### JOB
Every line in the listing below from the one with "[602,224,629,242] -[x] ->" through the one with "[702,307,724,324] -[ ]" is to be reproduced exactly, both ends included; leave out the rest.

### LISTED ENTRIES
========================================================================

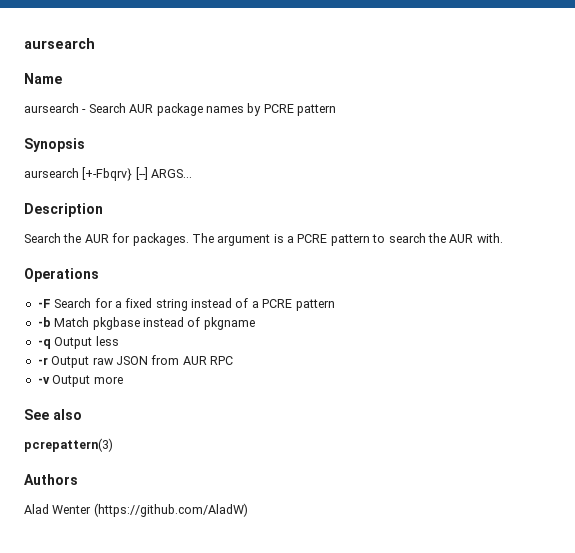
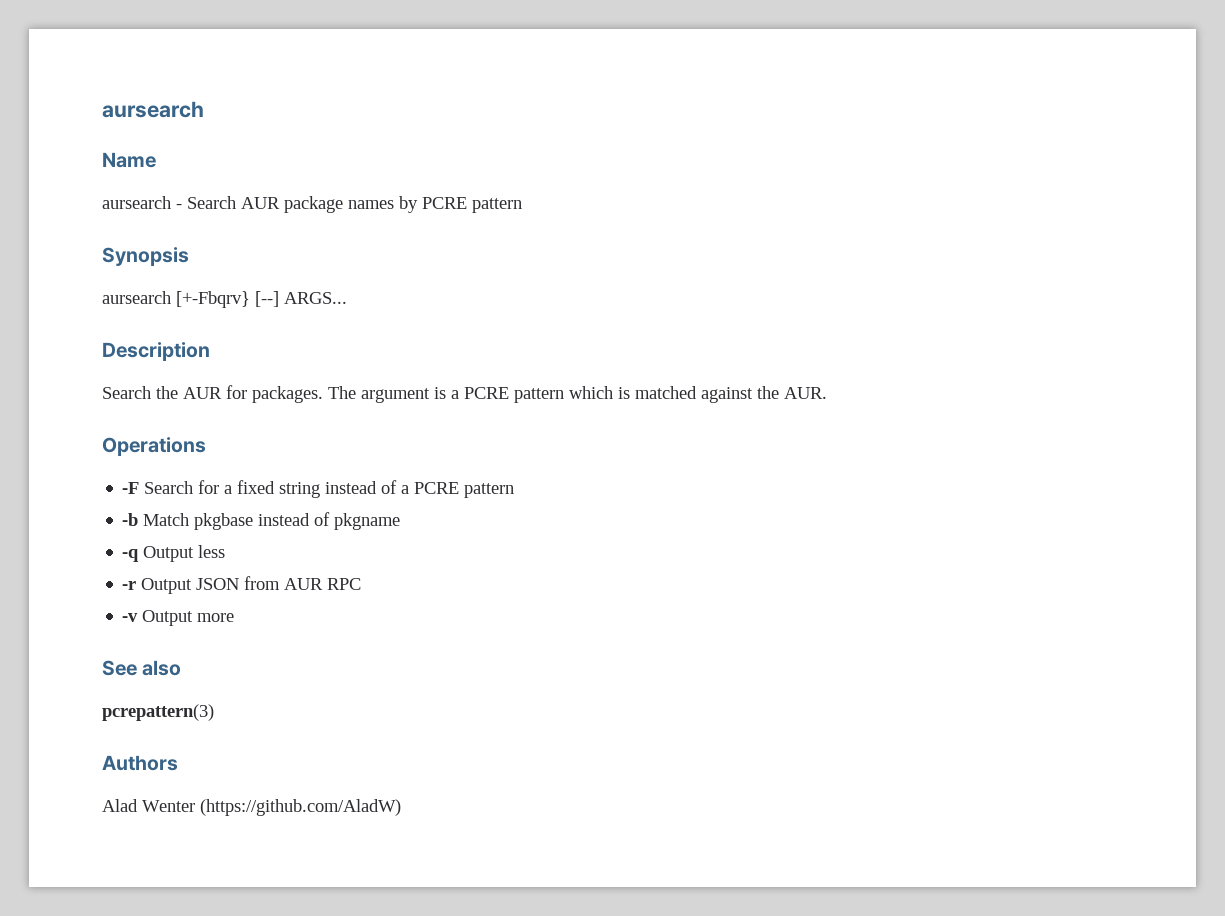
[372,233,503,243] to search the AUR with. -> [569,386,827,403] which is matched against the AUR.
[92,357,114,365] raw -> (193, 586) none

========================================================================

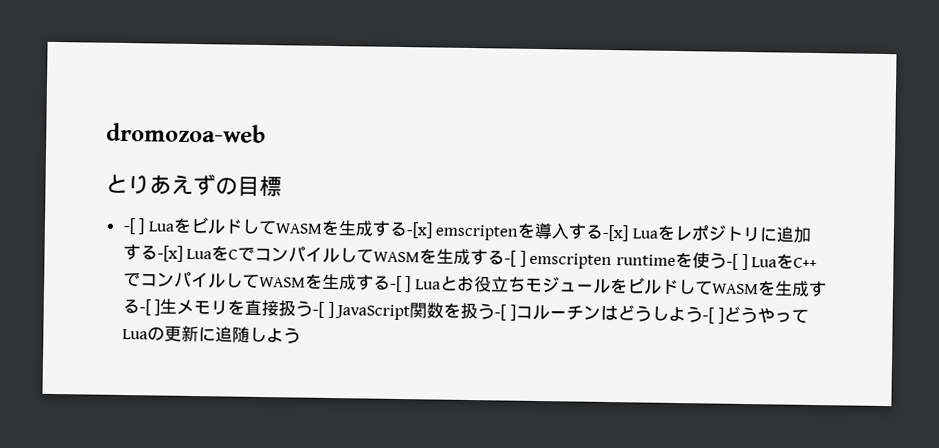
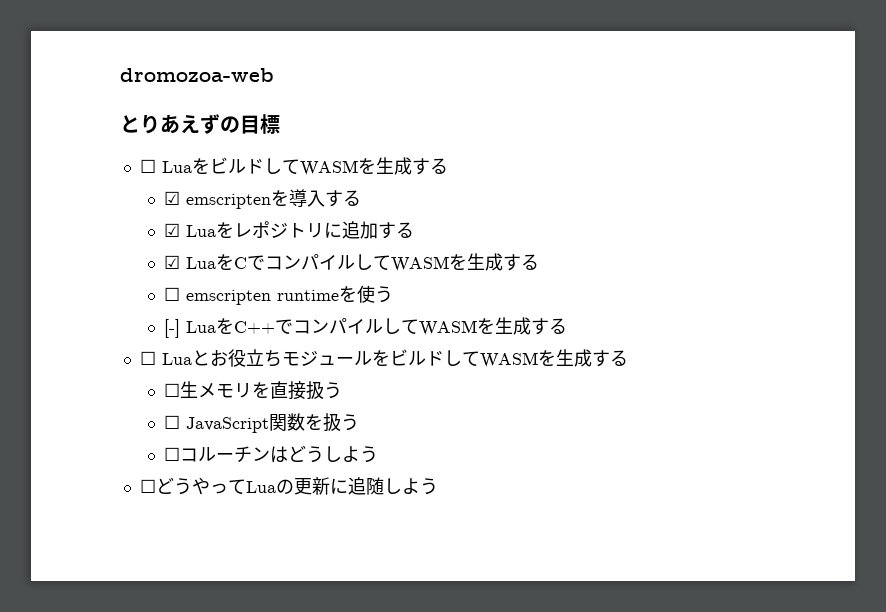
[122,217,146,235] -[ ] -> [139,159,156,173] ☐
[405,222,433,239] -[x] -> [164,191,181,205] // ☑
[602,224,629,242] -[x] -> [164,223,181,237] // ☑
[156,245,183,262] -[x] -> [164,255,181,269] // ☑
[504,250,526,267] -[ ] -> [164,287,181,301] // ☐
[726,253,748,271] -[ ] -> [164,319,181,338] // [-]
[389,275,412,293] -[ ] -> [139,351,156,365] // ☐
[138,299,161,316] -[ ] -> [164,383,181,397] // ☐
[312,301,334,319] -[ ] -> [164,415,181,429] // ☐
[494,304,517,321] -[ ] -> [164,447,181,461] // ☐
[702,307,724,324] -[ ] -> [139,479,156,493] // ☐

========================================================================

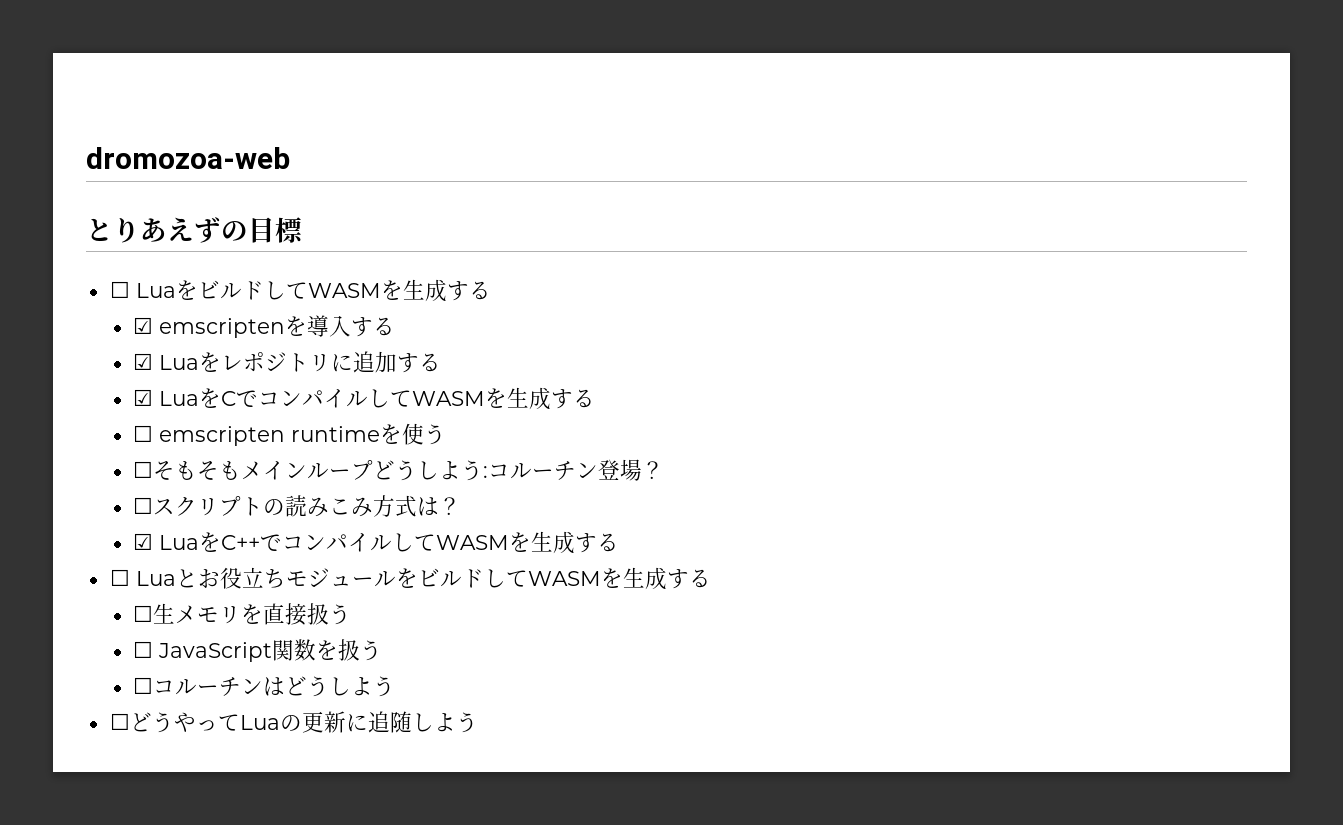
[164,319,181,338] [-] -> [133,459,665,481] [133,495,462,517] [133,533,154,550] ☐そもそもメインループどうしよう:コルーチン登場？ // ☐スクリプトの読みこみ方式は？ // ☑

========================================================================

### REPLY TO THE TASK
[602,224,629,242] -[x] -> [164,223,181,237] // ☑
[156,245,183,262] -[x] -> [164,255,181,269] // ☑
[504,250,526,267] -[ ] -> [164,287,181,301] // ☐
[726,253,748,271] -[ ] -> [164,319,181,338] // [-]
[389,275,412,293] -[ ] -> [139,351,156,365] // ☐
[138,299,161,316] -[ ] -> [164,383,181,397] // ☐
[312,301,334,319] -[ ] -> [164,415,181,429] // ☐
[494,304,517,321] -[ ] -> [164,447,181,461] // ☐
[702,307,724,324] -[ ] -> [139,479,156,493] // ☐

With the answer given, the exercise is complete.